ReTag, With Insertion

So not only do you get to detect and prevent glitches in the Matrix, you now can sync that data pretty cheaply. Even with a basic go back to start and scan, you still get to leverage the ETag. You get to throw out a few cheap status 304s and move on with your day.

Things get a lot more fun if you can guarantee that it was an insertion or deletion. If you have a sorted list of immutable objects, you can binary search for the invalid pages and rebuild.

ReTag, With Update

When dealing with updates you don’t get to be as clever, but knowing is half the battle. The ability to know that part of your data is no longer valid allows you to look back and fix that. If you really wanted to make getting the updated records faster, you can always create a system to send you the changed records since date or ReTag.

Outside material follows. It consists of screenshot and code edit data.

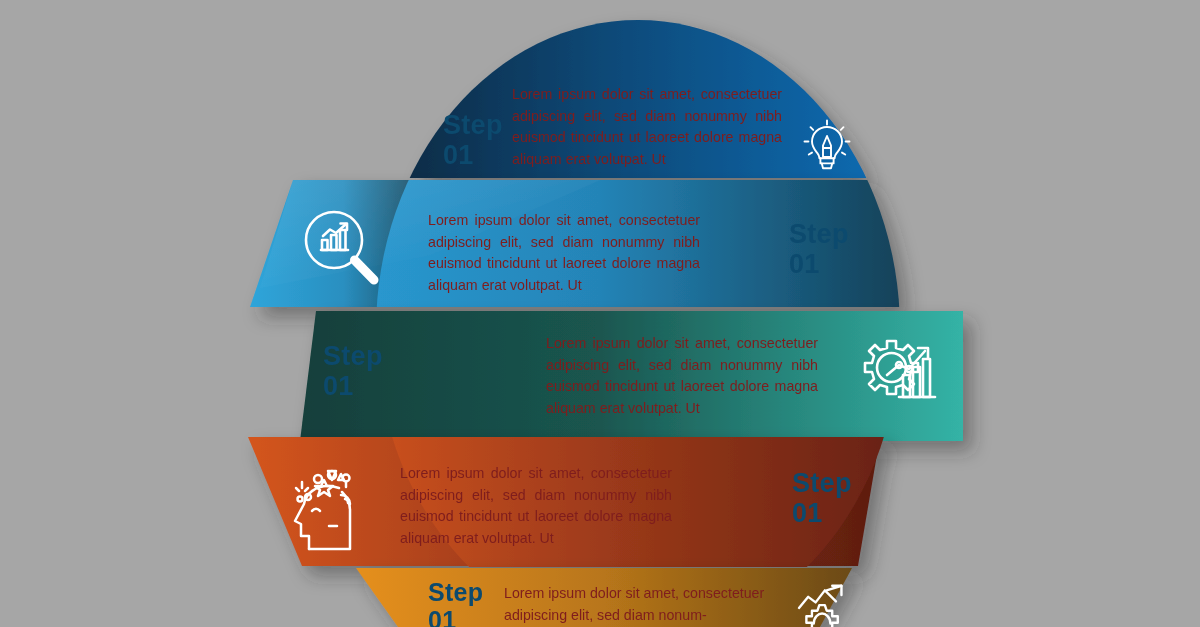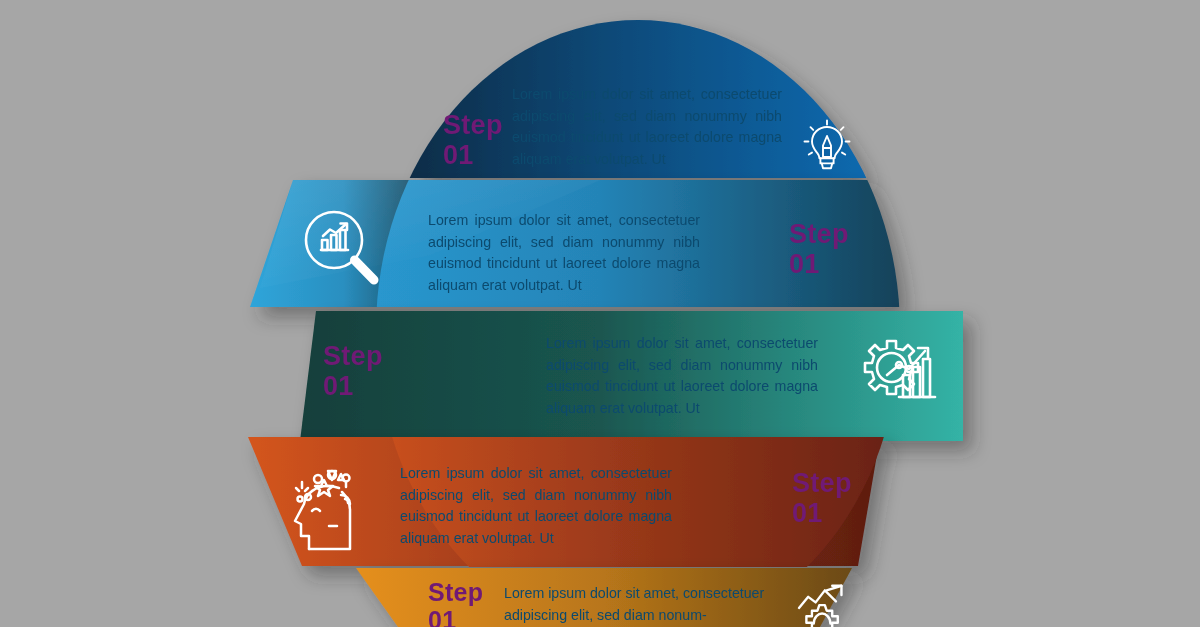--- a/index.html
+++ b/index.html
@@ -17,29 +17,29 @@
   }
   #stage svg.layer {
     position: absolute;
     top: 0;
     left: 0;
     width: 1200px;
     height: 627px;
   }
   .step-label {
     position: absolute;
-    color: #701a75;
+    color: #0c4a6e;
     font-weight: bold;
     line-height: 1.12;
     letter-spacing: 0.3px;
     white-space: pre-line;
   }
   .body-copy {
     position: absolute;
-    color: #0c4a6e;
+    color: #7f1d1d;
     font-size: 14.2px;
     line-height: 1.52;
     text-align: justify;
     text-justify: inter-word;
     font-weight: 400;
   }
   .body-copy.last-left { text-align: left; }
   .icon-holder {
     position: absolute;
   }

Depending on how your records are sorted, you may be able to make certain assumptions. If you have a dataset that is interminable, you check the last page see if it's a new record. If no new record is found, then you know to start a search for a changed item.

Implementation is pretty straightforward. Since I am using Rails, I copied the cache_key method that's used to generated the ETag for each item view. Then I made sure that I could pass in a selection, to handle cases where the collection returned is not equivalent to all the records.